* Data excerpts
-=-=-

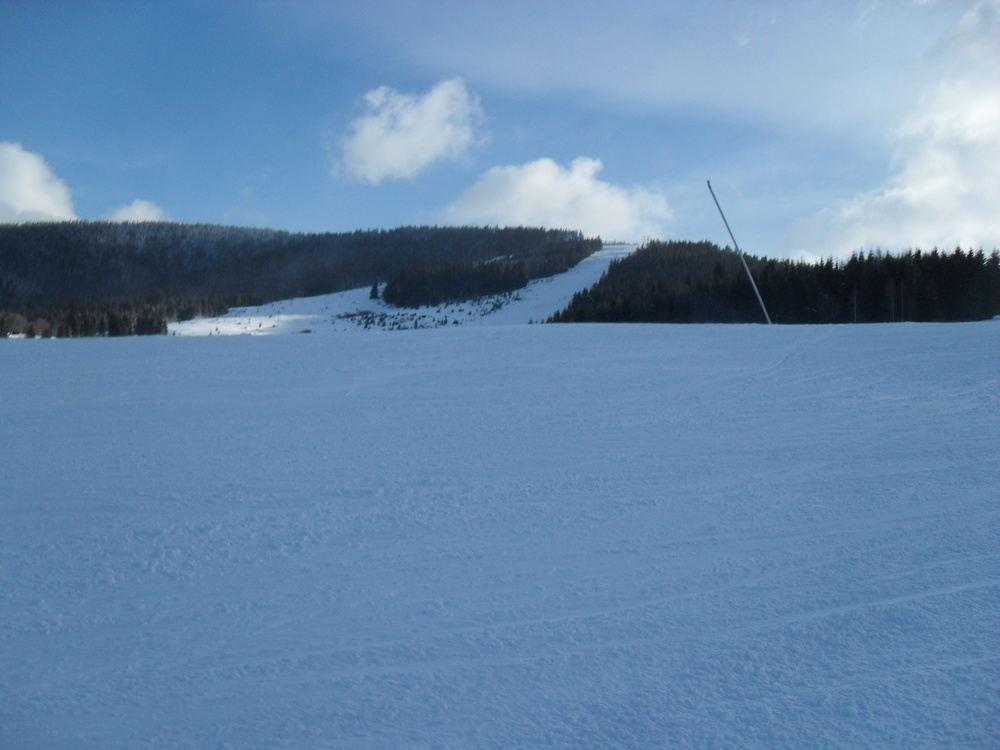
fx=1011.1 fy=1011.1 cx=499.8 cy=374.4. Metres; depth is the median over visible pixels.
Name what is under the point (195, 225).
forested hill
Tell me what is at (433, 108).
cloud
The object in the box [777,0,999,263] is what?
cloud
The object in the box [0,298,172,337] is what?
tree line
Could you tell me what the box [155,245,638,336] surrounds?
snowy slope
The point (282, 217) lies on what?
sky
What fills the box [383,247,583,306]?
tree cluster
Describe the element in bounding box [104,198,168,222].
cloud
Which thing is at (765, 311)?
pole
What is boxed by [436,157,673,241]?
cloud
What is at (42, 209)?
cloud
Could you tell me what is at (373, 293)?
tree
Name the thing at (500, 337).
snow field
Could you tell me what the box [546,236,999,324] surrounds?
forest
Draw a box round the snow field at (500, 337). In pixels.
[0,318,999,749]
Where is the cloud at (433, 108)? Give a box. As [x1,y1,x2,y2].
[332,79,486,182]
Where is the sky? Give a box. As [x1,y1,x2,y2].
[0,0,999,258]
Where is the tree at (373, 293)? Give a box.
[369,281,379,299]
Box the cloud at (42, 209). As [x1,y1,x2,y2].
[0,141,77,223]
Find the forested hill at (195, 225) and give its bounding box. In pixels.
[0,221,598,337]
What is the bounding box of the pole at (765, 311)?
[706,179,772,324]

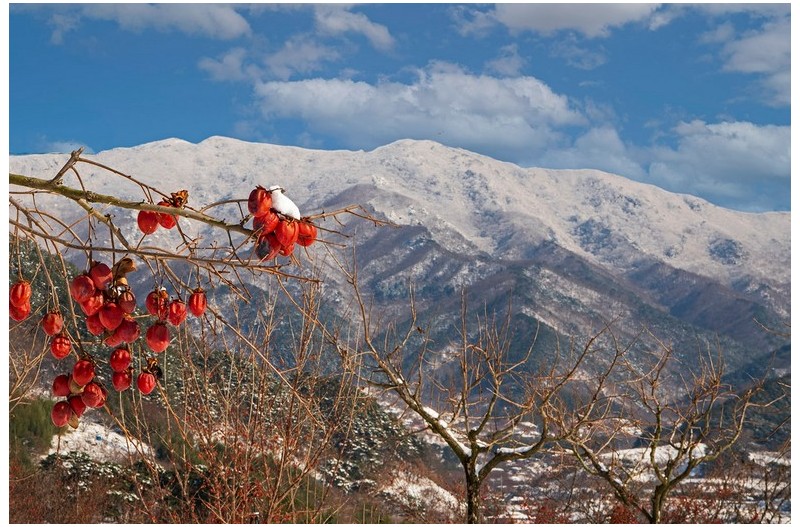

-=-=-

* Task to carry out
Leave the images aside and return the records above exactly as written.

* Task response
fx=1011.1 fy=1011.1 cx=499.8 cy=374.4. Metres; depth is the median over visible pixels.
Name what is under the point (195, 225).
forested hill
Tell me what is at (433, 108).
cloud
The object in the box [777,0,999,263] is what?
cloud
The object in the box [0,298,172,337] is what?
tree line
Could you tell me what the box [155,245,638,336] surrounds?
snowy slope
The point (282, 217) lies on what?
sky
What fills the box [383,247,583,306]?
tree cluster
Describe the element in bounding box [104,198,168,222].
cloud
Which thing is at (765, 311)?
pole
What is boxed by [436,157,673,241]?
cloud
What is at (42, 209)?
cloud
Could you tell me what is at (373, 293)?
tree
Name the thing at (500, 337).
snow field
Could you tell me what the box [546,236,999,324] surrounds?
forest
Draw a box round the snow field at (500, 337). In pixels.
[0,318,999,749]
Where is the cloud at (433, 108)? Give a box. As [x1,y1,x2,y2].
[332,79,486,182]
Where is the sky? Give a box. As [x1,y1,x2,y2].
[0,0,999,258]
Where is the tree at (373, 293)? Give a box.
[369,281,379,299]
Box the cloud at (42, 209). As [x1,y1,x2,y2].
[0,141,77,223]
Find the forested hill at (195, 225) and give its bounding box. In pixels.
[0,221,598,337]
What is the bounding box of the pole at (765, 311)?
[706,179,772,324]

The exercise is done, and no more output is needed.